> [DATASET ENTRIES]

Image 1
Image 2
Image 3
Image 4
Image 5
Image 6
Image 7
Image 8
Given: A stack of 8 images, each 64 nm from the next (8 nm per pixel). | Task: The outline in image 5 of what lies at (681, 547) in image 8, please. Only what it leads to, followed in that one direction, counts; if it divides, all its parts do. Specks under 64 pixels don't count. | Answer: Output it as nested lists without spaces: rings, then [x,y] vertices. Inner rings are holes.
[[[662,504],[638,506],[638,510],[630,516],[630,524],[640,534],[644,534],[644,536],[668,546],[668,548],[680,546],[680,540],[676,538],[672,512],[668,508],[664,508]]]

* * *

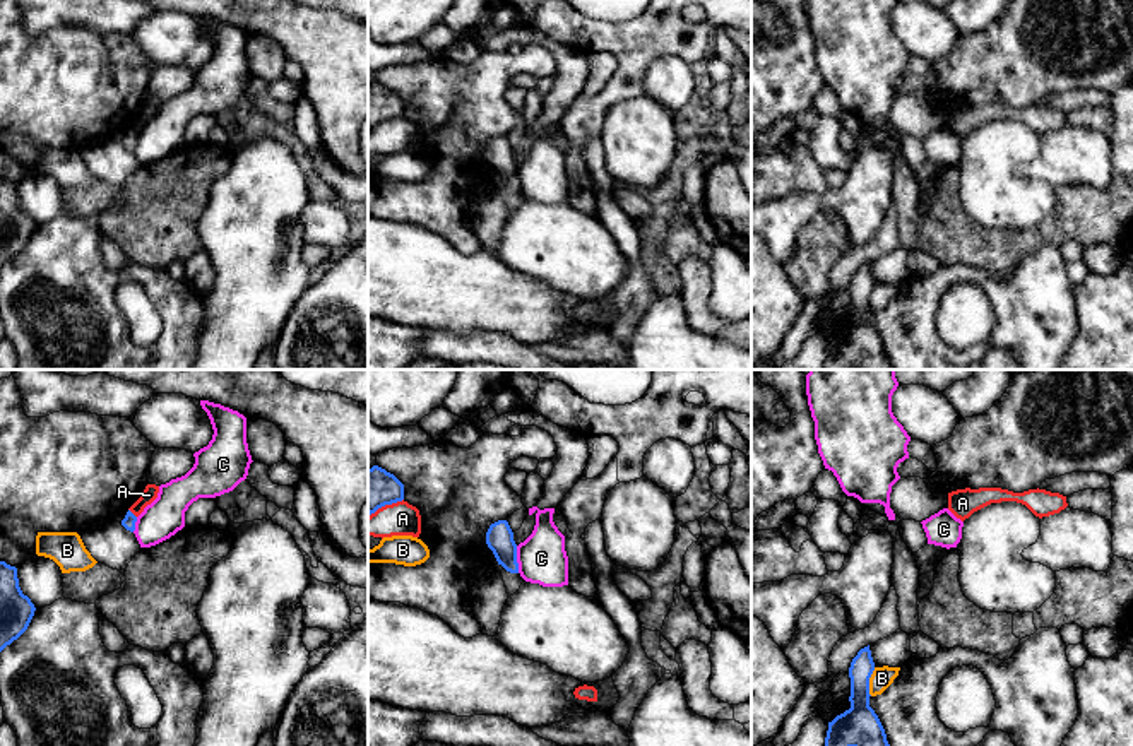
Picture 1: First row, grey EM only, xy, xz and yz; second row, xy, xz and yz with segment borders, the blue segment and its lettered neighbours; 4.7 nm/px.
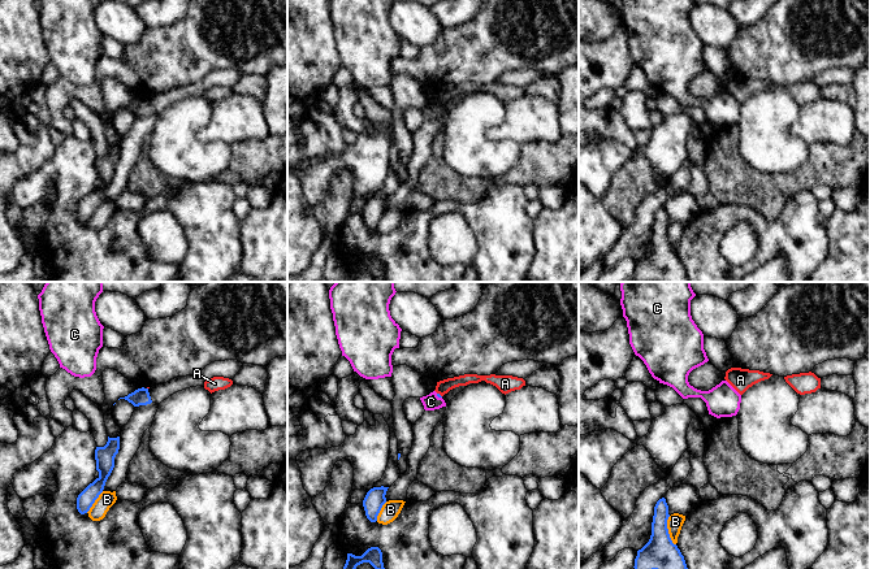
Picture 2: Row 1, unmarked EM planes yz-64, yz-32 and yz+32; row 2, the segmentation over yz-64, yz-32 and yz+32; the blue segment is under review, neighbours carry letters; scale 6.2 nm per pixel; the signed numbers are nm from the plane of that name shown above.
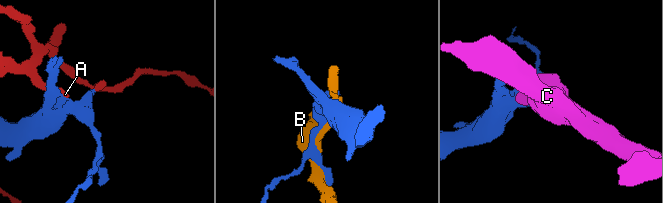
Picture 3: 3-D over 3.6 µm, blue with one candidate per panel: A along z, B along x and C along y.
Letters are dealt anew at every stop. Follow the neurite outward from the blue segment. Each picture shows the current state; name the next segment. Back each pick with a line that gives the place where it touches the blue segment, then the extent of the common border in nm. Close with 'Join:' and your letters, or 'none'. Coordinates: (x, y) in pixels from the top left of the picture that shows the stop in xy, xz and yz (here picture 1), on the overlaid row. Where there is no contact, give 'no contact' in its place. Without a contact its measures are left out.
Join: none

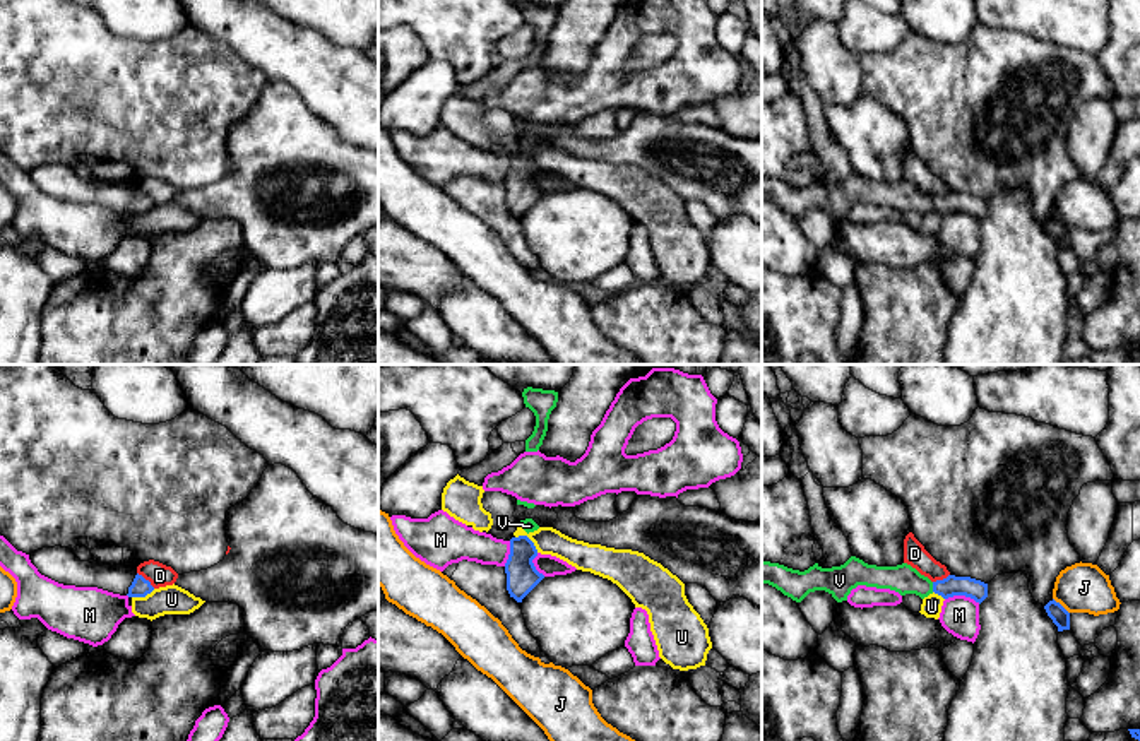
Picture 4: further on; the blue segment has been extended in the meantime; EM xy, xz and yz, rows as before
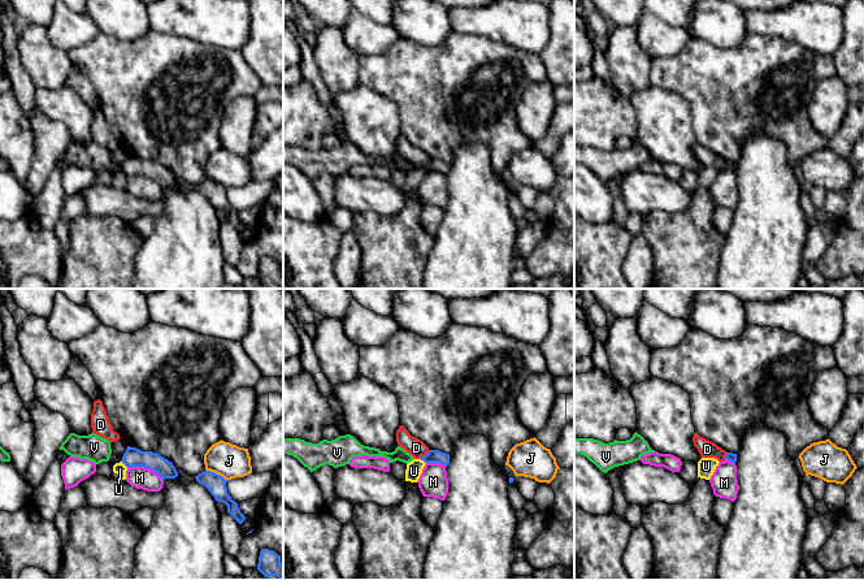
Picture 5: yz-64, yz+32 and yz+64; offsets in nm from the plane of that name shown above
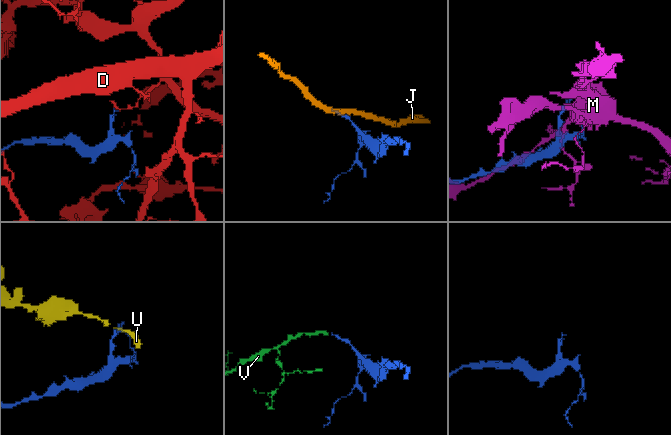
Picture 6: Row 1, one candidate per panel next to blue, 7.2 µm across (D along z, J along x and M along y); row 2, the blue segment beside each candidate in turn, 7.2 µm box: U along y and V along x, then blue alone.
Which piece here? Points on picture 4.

> [ACTION ITEM] An exact copy is needed. It runs from the line above containing "Picture 3: 3-D" down to the line containing "Which piece here? Points on picture 4.", both included, with no pictures.

> [ANSWER TO THE EXERCISE]
Picture 3: 3-D over 3.6 µm, blue with one candidate per panel: A along z, B along x and C along y.
Letters are dealt anew at every stop. Follow the neurite outward from the blue segment. Each picture shows the current state; name the next segment. Back each pick with a line that gives the place where it touches the blue segment, then the extent of the common border in nm. Close with 'Join:' and your letters, or 'none'. Coordinates: (x, y) in pixels from the top left of the picture that shows the stop in xy, xz and yz (here picture 1), on the overlaid row. Where there is no contact, give 'no contact' in its place. Without a contact its measures are left out.
Join: none

Picture 4: further on; the blue segment has been extended in the meantime; EM xy, xz and yz, rows as before
Picture 5: yz-64, yz+32 and yz+64; offsets in nm from the plane of that name shown above
Picture 6: Row 1, one candidate per panel next to blue, 7.2 µm across (D along z, J along x and M along y); row 2, the blue segment beside each candidate in turn, 7.2 µm box: U along y and V along x, then blue alone.
Which piece here? Points on picture 4.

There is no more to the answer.